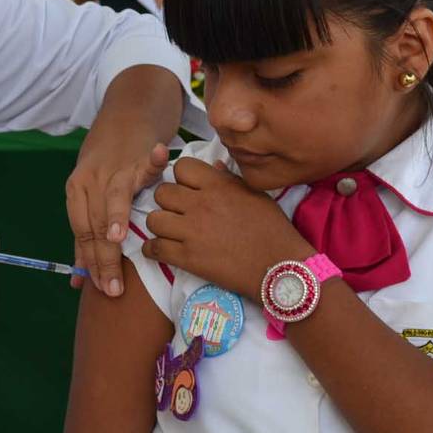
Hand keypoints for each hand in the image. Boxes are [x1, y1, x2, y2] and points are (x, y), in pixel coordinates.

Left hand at [66, 141, 169, 296]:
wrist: (125, 117)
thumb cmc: (108, 164)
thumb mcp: (90, 196)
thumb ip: (85, 239)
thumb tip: (77, 283)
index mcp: (77, 191)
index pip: (81, 233)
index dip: (90, 263)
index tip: (101, 289)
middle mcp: (91, 179)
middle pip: (94, 223)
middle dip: (104, 258)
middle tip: (114, 289)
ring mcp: (115, 168)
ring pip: (112, 200)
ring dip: (115, 220)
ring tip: (117, 241)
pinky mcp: (139, 157)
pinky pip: (147, 163)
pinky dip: (154, 161)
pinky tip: (160, 157)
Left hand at [141, 158, 312, 300]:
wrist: (279, 267)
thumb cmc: (273, 229)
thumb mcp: (255, 195)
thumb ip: (229, 179)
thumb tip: (213, 166)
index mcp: (218, 185)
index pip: (181, 167)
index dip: (182, 178)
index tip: (189, 189)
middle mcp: (200, 204)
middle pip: (162, 192)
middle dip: (167, 201)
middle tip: (178, 212)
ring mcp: (191, 231)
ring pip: (153, 219)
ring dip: (160, 225)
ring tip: (170, 232)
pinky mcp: (187, 257)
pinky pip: (153, 248)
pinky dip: (153, 249)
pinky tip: (162, 250)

* [WHAT NEEDS TO BE DONE] Repeat the lines above, starting at the first and stopping after the line that holds "middle pip: (94, 223)", with the pictures left out.

* [SOLUTION TO THE EXERCISE]
Hand keypoints for each hand in the image. Boxes are [x1, y1, x2, y2] and points are (x, y), in pixel coordinates.

Left hand at [66, 141, 169, 296]:
wrist: (125, 117)
thumb cmc: (108, 164)
thumb mcp: (90, 196)
thumb ip: (85, 239)
thumb tip: (77, 283)
index mcp: (77, 191)
index pip: (81, 233)
index dip: (90, 263)
index tip: (101, 289)
middle mcp: (91, 179)
middle pip: (94, 223)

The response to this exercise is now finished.